-- Prompt --
What lines in the records below mention "down"? List them all.

#### Entries provided

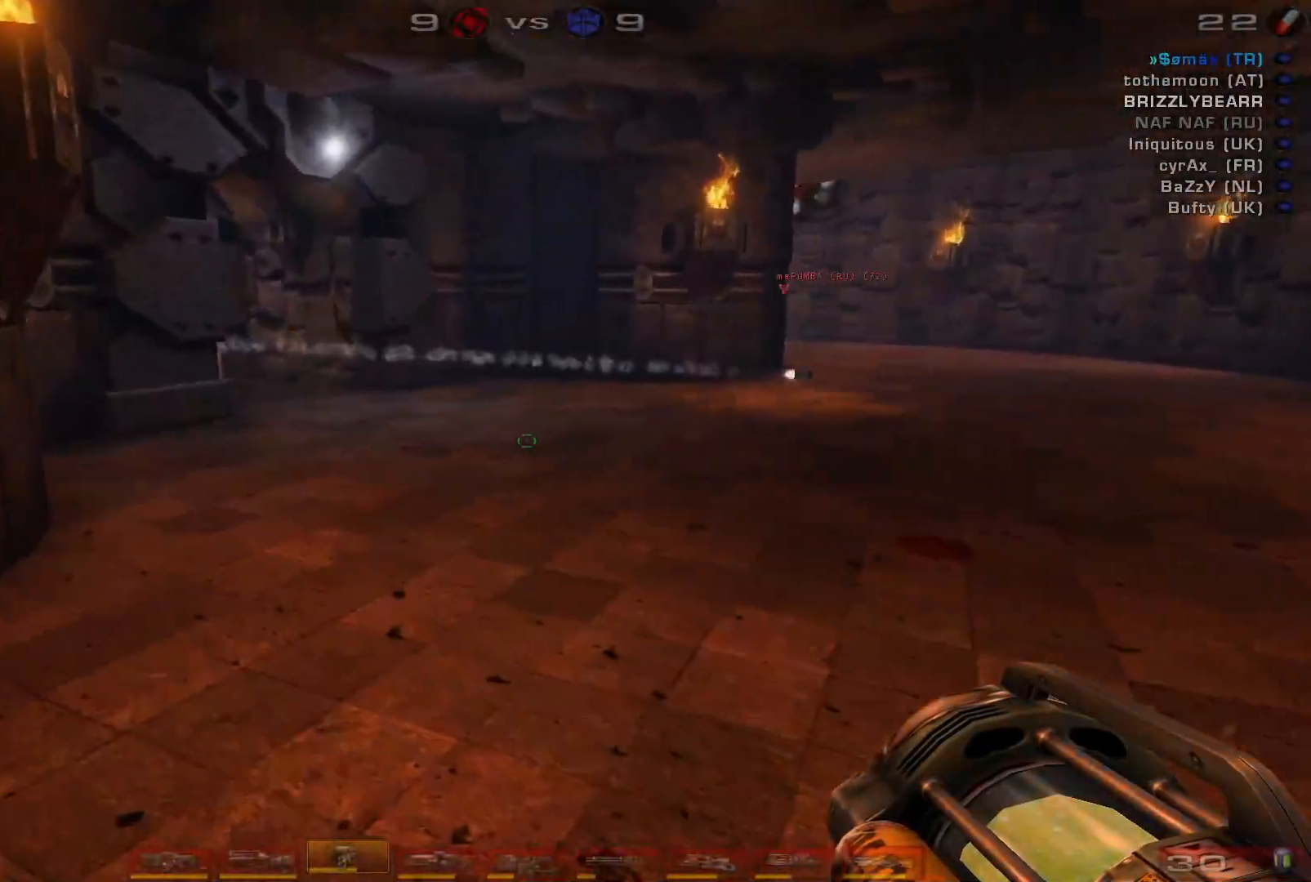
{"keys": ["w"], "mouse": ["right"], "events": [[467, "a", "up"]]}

########
#### Entries provided

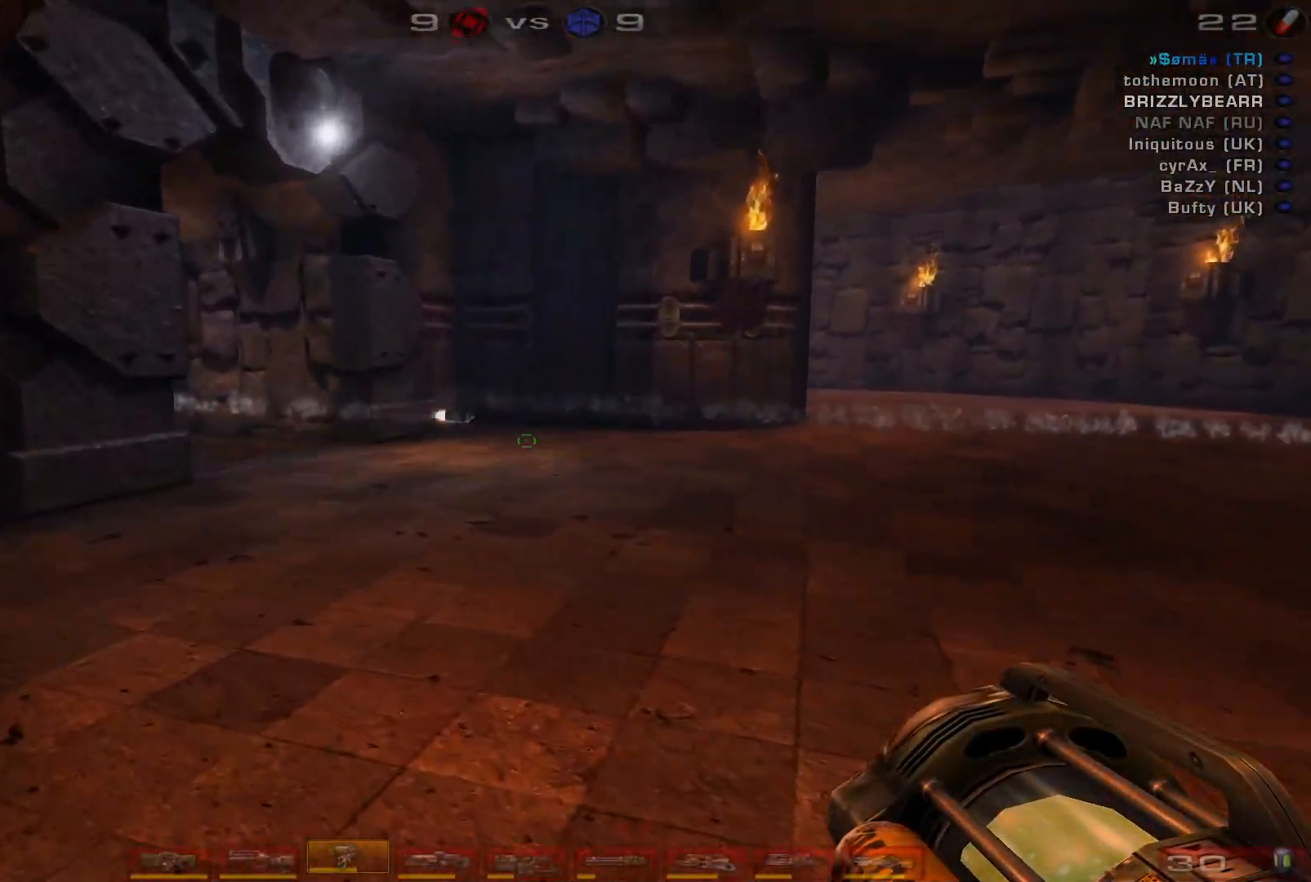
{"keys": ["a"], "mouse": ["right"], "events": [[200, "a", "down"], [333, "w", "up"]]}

########
#### Entries provided

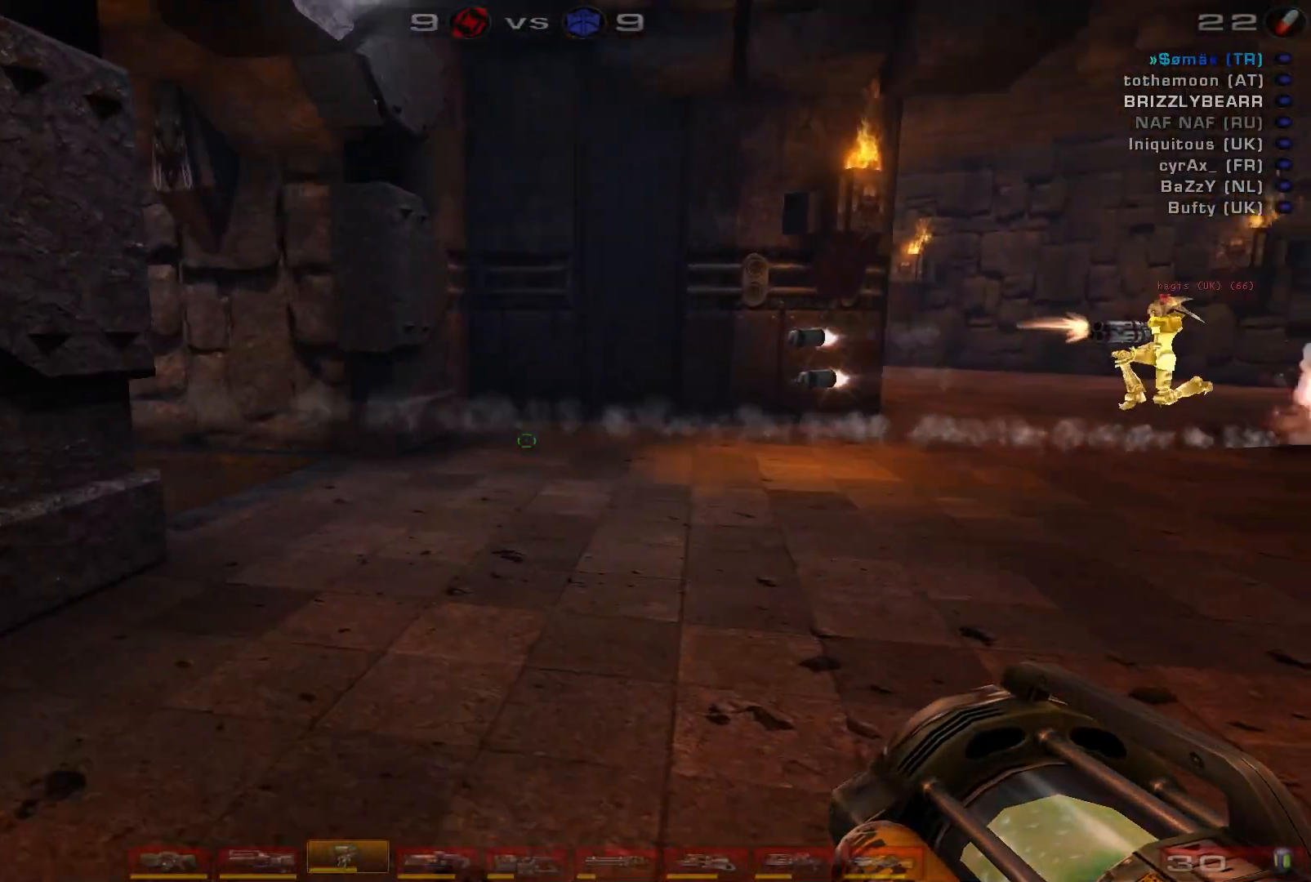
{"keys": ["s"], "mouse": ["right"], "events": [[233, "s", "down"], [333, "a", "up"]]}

########

-- Solved problem --
{"keys": ["a"], "mouse": ["right"], "events": [[200, "a", "down"], [333, "w", "up"]]}
{"keys": ["s"], "mouse": ["right"], "events": [[233, "s", "down"], [333, "a", "up"]]}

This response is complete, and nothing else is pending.